As the article further details, NAFTA super-charged immigration from Mexico to the U.S., for understandable reasons. “At the time of its enactment, some NAFTA champions argued that it would reduce the wage differential between American and Canadian versus Mexican workers. Though the wages of U.S. workers have largely stagnated, that differential has nonetheless grown. NAFTA hurt Mexican wages, rather than reducing the wage differential. In the 20 years after NAFTA went into effect, the buying power of the Mexican minimum wage dropped by 24%. In 2000-01, at the time of the dot-com crash, 400,000 jobs were lost on the U.S./Mexico border, and in the Great Recession of 2008, thousands more were eliminated. With the border so close, many crossed it to survive. NAFTA went far beyond freeing investment; it produced displaced people and swelled an immense wave of migration to the U.S. and Canada. Congress had been warned that NAFTA might increase poverty and fuel migration, but they moved forward with the deal nonetheless.”

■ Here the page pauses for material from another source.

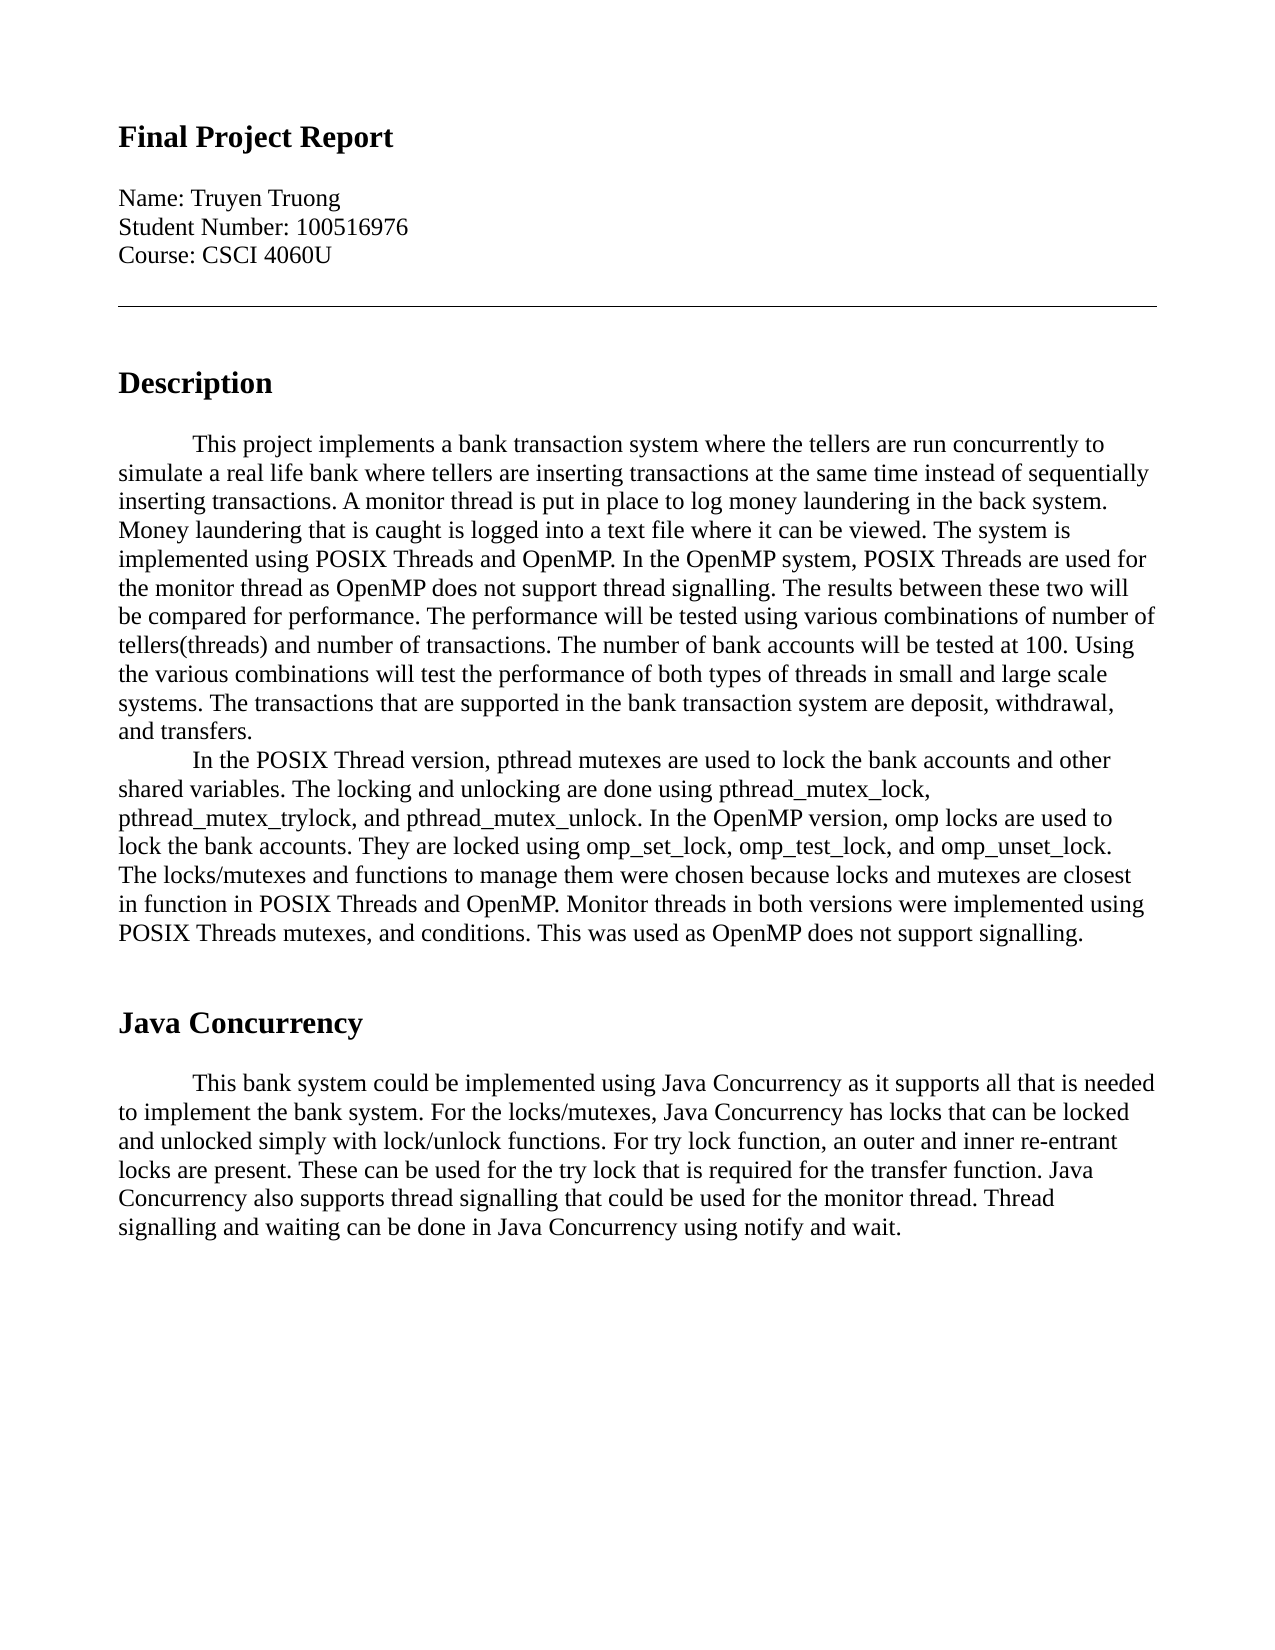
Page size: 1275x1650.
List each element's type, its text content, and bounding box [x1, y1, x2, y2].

The two principal consequences of NAFTA for most everyday people were economic precarity and geographic displacement. In 1990, 4.5 million Mexican migrants were living in the U.S. By 2008, the number reached 12.67 million, roughly 9% of Mexico’s total population. Many of those migrants came after the passage of NAFTA. And because our political leaders refuse to be culpable for the consequences of their decisions, they don’t fess up to the actual reasons behind migration. Instead of leveling with the American people about the consequences of certain policy decisions, most politicians choose to fear-monger, search for convenient scapegoats, mystify the source of the problem, remove historic context from systemic issues, and, in some cases, outright lie. Instead of being honest about the source of increased migration from Mexico, which would be mighty inconvenient for the political class, it’s easier to demagogue, to continually stoke fear and prejudice. Politicians know that an environment of increased economic uncertainty is the perfect one to create fear and to encourage people to lean into their worst impulses. It’s telling that nearly every decision our political leaders make increases economic uncertainty.

One of the primary tools of demagogues is to strip current events of history or context and replace them with their own warped interpretation of reality. In recent decades, Americans have seen a rapid increase in this mode of politics, and policy decisions like NAFTA provide the fuel for this explosive atmosphere. Increased migration from Mexico to the U.S. in recent decades is a perfect example of an issue with material, concrete causes that our political class refuses to explain in direct, honest terms. Instead, we now live in an atmosphere of fear, distrust and paranoia, and the people who have had access to the levers of power in recent decades refuse to take any blame, course correct or be honest about the sources of any of our intractable problems. We have a class of political leaders who have made a series of wildly destructive decisions, and they’ve chosen to double down and head down an extremely dark path. Let’s hope we make it out mostly intact.